Faire de Fessenheim un modèle d’innovation pour les énergies du futur

30/03/2021

Comment transformer le territoire de Fessenheim en région d’innovation après la fermeture de la centrale nucléaire ? Pour proposer des options d’investissement concrètes d’ici fin 2021, une étude de faisabilité à laquelle participe l’Observatoire Hommes-Milieux Fessenheim a été lancée par Eucor - Le Campus européen et le « Cluster de recherche en durabilité dans le Rhin Supérieur » le 1er janvier.

Dans le Traité de coopération et d’intégration franco-allemand d’Aix-la-Chapelle, l’Allemagne et la France ont convenu de poursuivre ensemble le développement de la zone autour de la centrale nucléaire de Fessenheim après sa fermeture en juin 2020. Pour faire de Fessenheim un modèle d’innovation, un accord de financement de 800 000 euros destiné à réaliser une étude de faisabilité, a été signé début janvier entre l’État français, la région Grand Est, le ministère fédéral allemand de l’intérieur, de la construction et du territoire, et le ministère de la science, de la recherche et des arts du Bade-Wurtemberg.

Hydrogène, batteries, réseau électrique... le travail est réparti entre quatre groupes franco-allemands d’industriels et de scientifiques. Pilotés par quatre universités, ils développeront des projets pouvant être implantés sur le territoire de Fessenheim. Karlsruhe pour la recherche sur l’hydrogène, Freiburg sur les batteries vertes et le recyclage des batteries, Mulhouse pour les réseaux électriques intelligents, appelés « smart grids », destinés notamment à optimiser la distribution d’électricité.

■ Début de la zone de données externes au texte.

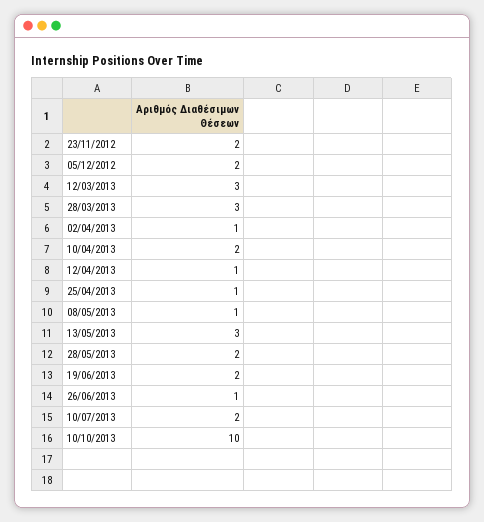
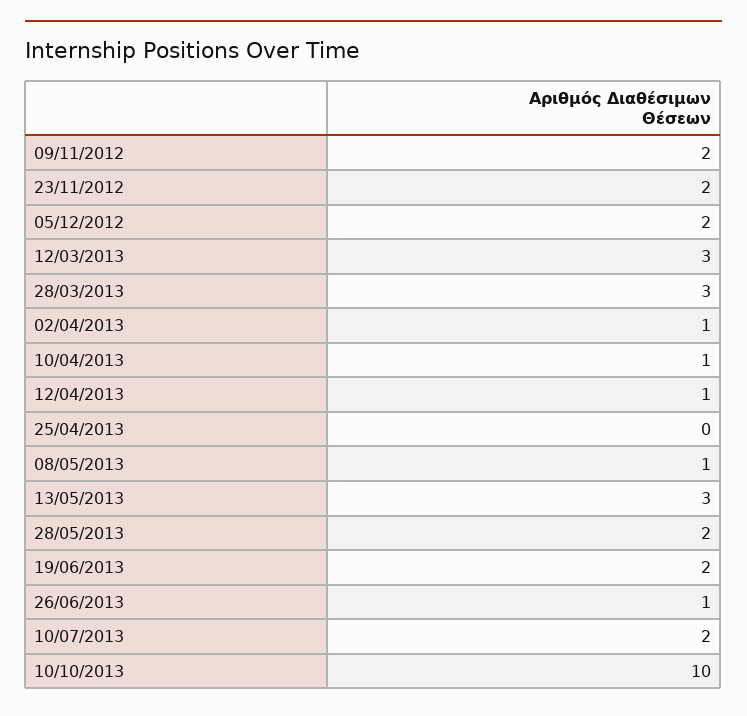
10/04/2013: 2 -> 1
25/04/2013: 1 -> 0
09/11/2012: none -> 2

Une observation participante

A Strasbourg, l’Observatoire Hommes-Milieux (OHM) Fessenheim, va quant à lui regarder en aval si ces technologies sont applicables juridiquement, économiquement et sociétalement. « Voir si c’est acceptable au niveau local, des citoyens franco-allemands mais aussi des élus. Les implications économiques, est-ce que c’est viable ? Et quelles conséquences sur l’environnement ? », explique Dominique Badariotti, directeur de l’OHM qui évoque une observation participante.

Pour chaque technologie, une dizaine d’experts ont été identifiés au sein de l’OHM. Des sous-groupes de travail, économie, environnement, droit, société, sont déjà constitués. « Nous attendons maintenant les projets pilotes des autres universités pour les analyser. » Au bout d’un an, un dossier sera rendu présentant différents projets et leur faisabilité aux financeurs de l’Etat allemand et de la région Grand Est qui décideront ce qui sera fait.

Marion Riegert

L’Observatoire Hommes-Milieux

Créé le 6 juillet 2018 en collaboration entre l’Université de Strasbourg et quatre instituts CNRS, l’Observatoire Hommes-Milieux Fessenheim est destiné à scruter les évolutions induites par la fermeture du site nucléaire de Fessenheim qui compte parmi les plus anciens de France. Une approche pluridisciplinaire permettant de bâtir la connaissance scientifique des conséquences d’un tel évènement.

Conçus et développés par le CNRS depuis 2007, les Observatoires Hommes-Milieux constituent un dispositif de recherche dédié à la compréhension des écosystèmes très anthropisés et artificialisés. Etats-Unis, Chili, France… Il y a aujourd’hui 13 OHM distillés à travers le monde. Ils sont regroupés au sein du Labex DRIIHM (Dispositif de recherche interdisciplinaire sur les interactions Hommes-Milieux), issu du Programme investissements d’avenir qui octroie chaque année environ 1 million d’euros pour financer notamment les différents appels à projets des OHM.